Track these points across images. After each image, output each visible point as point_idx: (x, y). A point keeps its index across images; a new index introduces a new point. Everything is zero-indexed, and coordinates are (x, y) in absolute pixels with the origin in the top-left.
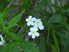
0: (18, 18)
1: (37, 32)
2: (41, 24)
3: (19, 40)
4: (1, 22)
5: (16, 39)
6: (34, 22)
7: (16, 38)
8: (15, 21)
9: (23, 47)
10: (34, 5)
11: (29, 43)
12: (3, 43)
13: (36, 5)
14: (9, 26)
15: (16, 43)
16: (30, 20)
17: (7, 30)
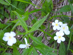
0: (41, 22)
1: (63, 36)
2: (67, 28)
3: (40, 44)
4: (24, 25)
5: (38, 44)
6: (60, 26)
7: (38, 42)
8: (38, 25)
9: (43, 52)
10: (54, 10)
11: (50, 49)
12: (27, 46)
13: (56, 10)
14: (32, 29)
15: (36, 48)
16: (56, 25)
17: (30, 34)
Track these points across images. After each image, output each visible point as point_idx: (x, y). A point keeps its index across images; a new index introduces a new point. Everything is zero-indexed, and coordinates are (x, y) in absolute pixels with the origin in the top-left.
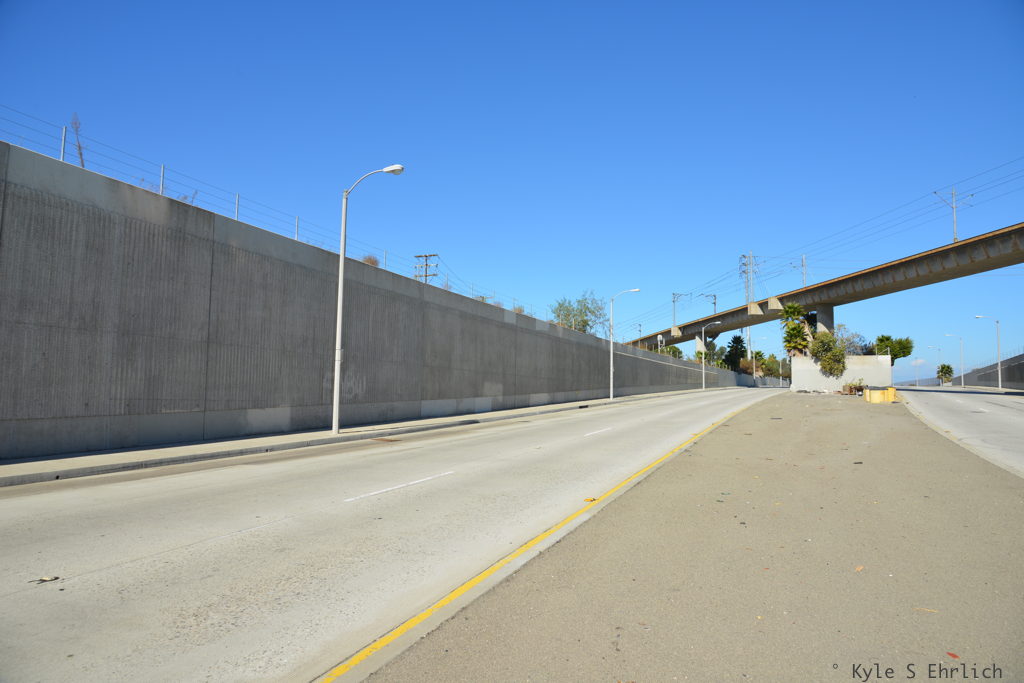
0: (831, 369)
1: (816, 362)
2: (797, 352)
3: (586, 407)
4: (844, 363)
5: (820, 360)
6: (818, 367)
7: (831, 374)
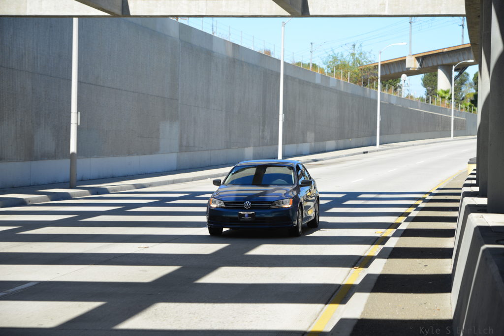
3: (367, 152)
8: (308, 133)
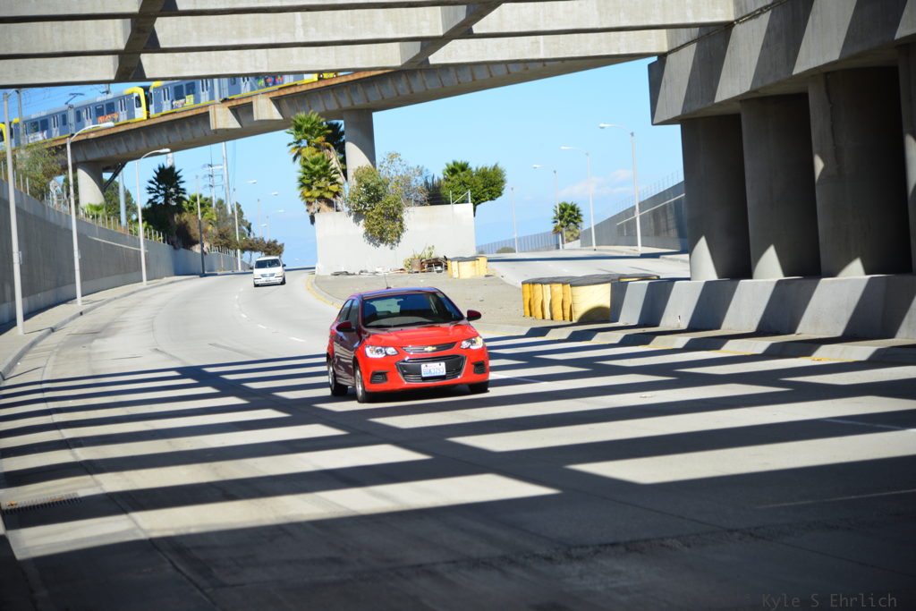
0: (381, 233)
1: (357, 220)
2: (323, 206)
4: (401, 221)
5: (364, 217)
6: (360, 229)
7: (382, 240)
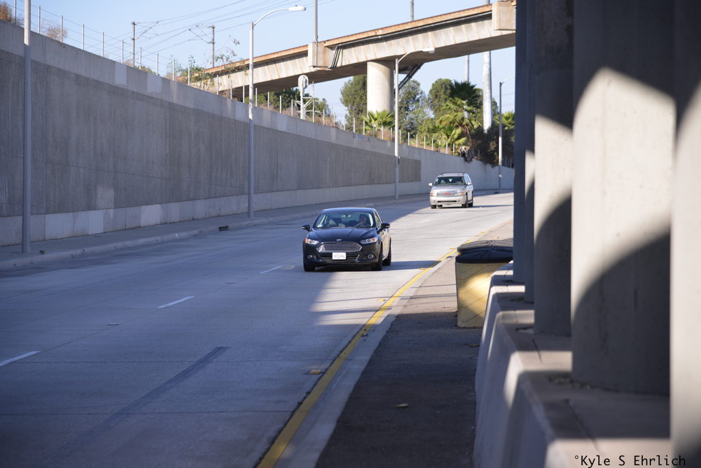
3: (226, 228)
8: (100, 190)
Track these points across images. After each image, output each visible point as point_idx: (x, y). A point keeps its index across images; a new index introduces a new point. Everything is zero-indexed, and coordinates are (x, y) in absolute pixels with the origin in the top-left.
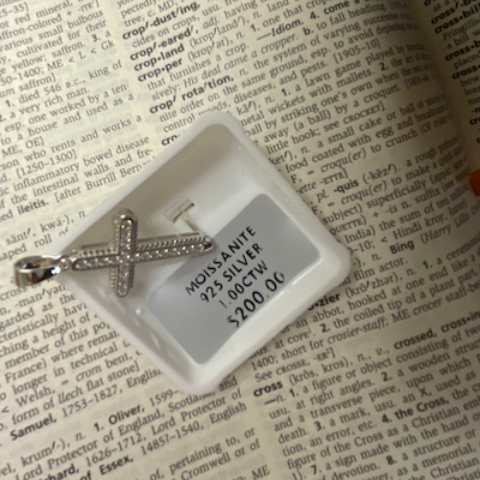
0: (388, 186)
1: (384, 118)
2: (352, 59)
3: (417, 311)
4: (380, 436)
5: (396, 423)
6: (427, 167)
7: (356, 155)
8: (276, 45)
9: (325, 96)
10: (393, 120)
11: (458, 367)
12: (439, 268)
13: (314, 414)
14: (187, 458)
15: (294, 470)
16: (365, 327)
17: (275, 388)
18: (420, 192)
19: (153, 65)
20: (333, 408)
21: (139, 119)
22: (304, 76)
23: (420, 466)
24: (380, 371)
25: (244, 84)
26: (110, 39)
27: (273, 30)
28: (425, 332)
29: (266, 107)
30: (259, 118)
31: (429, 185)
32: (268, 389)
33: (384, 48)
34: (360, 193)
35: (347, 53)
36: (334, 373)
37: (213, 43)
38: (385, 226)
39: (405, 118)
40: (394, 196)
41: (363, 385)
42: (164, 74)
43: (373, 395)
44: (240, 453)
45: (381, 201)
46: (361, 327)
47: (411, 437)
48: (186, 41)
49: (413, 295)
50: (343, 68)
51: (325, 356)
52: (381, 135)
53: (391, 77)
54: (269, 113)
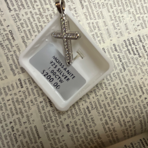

◇ ◇ ◇

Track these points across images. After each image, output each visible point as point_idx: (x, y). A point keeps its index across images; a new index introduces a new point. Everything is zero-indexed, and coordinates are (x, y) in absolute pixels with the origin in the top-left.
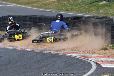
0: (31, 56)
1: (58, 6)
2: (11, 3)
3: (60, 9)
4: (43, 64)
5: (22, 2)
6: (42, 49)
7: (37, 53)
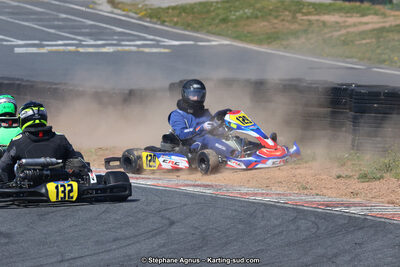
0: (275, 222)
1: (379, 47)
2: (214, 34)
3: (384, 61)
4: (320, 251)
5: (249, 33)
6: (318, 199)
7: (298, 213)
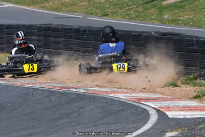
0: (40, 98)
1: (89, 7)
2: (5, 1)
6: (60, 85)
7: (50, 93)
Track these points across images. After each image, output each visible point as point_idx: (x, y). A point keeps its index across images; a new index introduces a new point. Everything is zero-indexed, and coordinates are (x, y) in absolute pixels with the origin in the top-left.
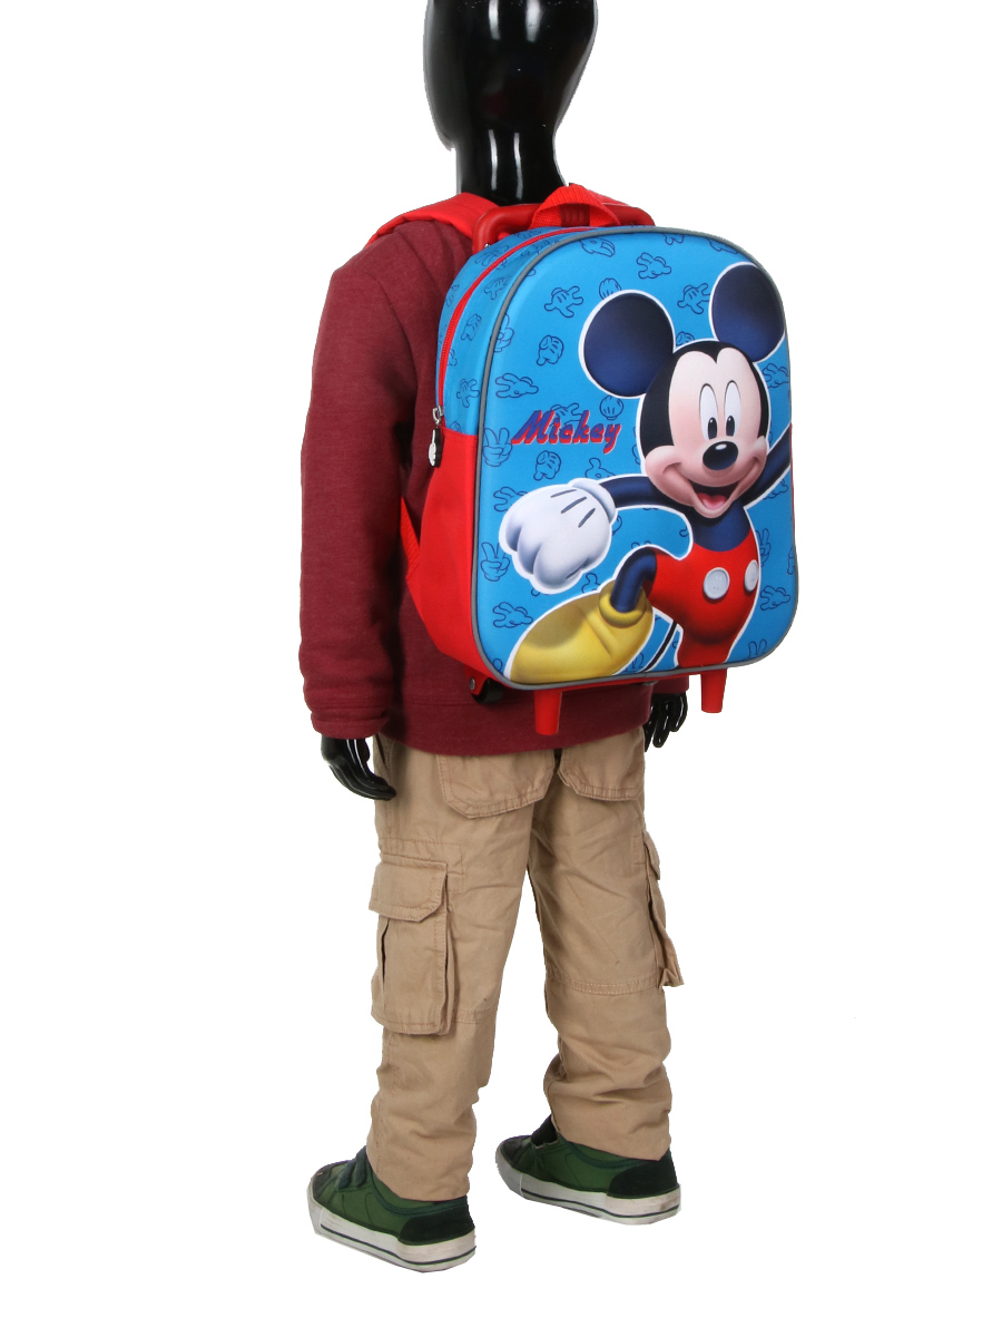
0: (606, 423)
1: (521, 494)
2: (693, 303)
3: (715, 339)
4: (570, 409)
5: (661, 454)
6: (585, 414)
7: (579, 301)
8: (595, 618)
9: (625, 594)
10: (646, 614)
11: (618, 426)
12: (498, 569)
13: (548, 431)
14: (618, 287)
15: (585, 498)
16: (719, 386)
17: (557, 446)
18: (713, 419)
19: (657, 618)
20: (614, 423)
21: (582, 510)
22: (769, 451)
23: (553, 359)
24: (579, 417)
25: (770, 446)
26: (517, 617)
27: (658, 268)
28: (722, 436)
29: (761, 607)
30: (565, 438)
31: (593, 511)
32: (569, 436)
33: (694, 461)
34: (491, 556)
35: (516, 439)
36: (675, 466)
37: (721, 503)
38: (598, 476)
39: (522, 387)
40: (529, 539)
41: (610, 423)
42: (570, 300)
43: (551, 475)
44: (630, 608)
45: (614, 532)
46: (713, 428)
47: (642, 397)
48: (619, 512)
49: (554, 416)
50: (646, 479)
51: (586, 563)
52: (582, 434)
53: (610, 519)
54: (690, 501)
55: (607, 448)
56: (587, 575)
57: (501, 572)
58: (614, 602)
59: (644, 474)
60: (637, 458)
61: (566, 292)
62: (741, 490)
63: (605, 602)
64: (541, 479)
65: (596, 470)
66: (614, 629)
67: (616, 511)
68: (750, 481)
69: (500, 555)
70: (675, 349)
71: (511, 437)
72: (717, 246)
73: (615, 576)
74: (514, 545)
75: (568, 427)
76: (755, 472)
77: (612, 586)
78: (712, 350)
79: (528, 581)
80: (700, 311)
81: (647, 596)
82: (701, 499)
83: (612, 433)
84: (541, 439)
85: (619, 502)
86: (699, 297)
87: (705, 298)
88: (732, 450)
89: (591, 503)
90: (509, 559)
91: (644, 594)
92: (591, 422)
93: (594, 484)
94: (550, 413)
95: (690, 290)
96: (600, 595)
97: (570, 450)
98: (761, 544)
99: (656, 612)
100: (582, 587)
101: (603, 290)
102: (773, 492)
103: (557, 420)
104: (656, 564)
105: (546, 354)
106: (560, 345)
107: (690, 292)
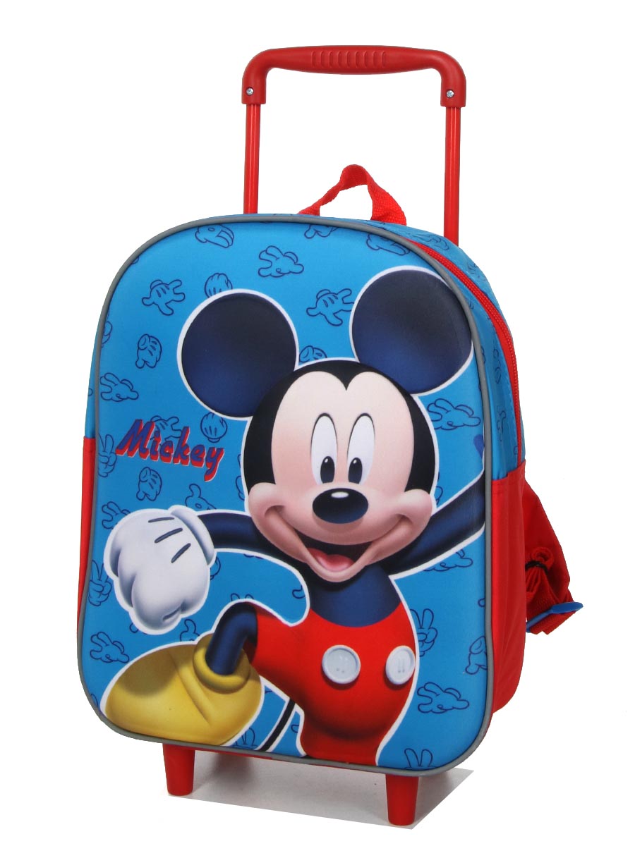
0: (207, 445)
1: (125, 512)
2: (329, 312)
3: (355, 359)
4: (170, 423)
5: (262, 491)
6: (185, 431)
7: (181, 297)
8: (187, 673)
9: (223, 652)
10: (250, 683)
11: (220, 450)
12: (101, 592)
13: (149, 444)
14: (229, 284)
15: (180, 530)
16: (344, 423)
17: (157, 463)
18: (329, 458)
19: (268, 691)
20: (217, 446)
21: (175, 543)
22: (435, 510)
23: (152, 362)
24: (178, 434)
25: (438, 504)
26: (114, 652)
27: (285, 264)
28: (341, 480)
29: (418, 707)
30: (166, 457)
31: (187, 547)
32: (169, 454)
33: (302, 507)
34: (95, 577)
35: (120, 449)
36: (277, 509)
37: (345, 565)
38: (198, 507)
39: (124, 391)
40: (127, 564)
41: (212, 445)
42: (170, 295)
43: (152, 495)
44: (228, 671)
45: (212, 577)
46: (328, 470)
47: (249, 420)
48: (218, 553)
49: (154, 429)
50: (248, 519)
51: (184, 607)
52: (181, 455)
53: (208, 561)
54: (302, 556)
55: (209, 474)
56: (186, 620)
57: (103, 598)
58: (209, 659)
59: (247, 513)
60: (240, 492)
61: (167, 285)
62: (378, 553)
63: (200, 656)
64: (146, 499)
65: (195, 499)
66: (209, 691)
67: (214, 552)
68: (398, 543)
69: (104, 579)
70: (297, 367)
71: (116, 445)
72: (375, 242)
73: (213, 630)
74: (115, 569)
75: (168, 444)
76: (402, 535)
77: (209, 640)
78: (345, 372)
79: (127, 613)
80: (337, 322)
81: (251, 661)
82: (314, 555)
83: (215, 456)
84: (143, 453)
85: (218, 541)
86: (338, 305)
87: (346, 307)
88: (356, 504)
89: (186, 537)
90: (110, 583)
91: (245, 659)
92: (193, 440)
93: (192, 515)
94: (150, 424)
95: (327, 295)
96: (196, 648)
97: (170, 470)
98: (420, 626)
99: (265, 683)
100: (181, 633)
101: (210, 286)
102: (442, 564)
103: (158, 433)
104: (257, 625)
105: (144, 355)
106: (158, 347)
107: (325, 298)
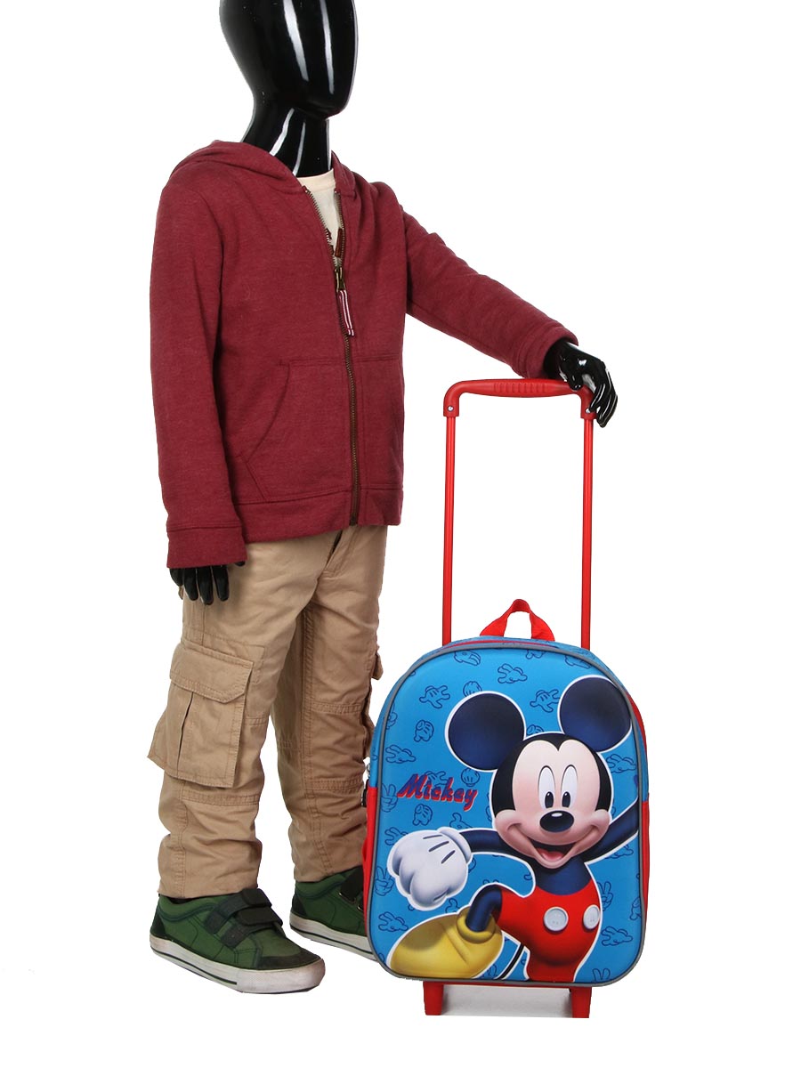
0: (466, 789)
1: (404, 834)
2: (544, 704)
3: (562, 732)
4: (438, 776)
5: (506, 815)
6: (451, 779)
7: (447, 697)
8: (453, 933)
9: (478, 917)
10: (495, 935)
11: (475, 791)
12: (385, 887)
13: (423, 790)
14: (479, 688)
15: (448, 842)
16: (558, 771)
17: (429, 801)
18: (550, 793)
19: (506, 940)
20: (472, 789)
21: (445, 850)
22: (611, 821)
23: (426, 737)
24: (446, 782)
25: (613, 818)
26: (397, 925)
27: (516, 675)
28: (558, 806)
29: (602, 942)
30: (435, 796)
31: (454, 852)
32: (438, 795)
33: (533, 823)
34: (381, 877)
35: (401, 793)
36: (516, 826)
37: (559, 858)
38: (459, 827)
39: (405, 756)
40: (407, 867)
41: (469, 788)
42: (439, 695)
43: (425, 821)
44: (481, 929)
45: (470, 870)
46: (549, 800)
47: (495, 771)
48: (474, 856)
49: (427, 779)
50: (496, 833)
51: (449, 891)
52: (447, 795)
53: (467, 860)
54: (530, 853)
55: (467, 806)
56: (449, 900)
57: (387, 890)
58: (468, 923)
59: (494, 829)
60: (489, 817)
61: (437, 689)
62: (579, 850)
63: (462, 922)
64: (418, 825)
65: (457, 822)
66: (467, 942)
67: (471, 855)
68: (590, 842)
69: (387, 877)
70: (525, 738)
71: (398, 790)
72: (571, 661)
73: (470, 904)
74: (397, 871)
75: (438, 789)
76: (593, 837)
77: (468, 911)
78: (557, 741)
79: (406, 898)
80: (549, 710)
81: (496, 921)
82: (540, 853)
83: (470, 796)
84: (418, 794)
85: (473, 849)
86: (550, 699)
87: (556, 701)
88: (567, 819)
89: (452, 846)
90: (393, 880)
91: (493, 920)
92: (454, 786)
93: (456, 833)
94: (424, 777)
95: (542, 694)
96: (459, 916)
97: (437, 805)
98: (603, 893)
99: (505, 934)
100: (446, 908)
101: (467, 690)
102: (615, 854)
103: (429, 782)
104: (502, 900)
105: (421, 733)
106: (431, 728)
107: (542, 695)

◇ ◇ ◇

Instructions to follow >> What lines above run from the one with "1: (816, 362)" to the one with "4: (380, 436)"? Give them again exactly, ends included, and leave the pictures out.

Result of the exercise >>
1: (816, 362)
2: (797, 352)
3: (586, 407)
4: (844, 363)
5: (820, 360)
6: (818, 367)
7: (831, 374)
3: (367, 152)
8: (308, 133)
0: (381, 233)
1: (357, 220)
2: (323, 206)
4: (401, 221)
5: (364, 217)
6: (360, 229)
7: (382, 240)
3: (226, 228)
8: (100, 190)
Track these points across images. After each image, output each visible point as point_idx: (x, y). A point keeps its index across images; a new index introduces a new point. Everything is zero-indexed, and coordinates are (x, y) in absolute pixels with the origin in the top-left.
0: (388, 186)
1: (384, 118)
2: (352, 59)
3: (417, 311)
4: (380, 436)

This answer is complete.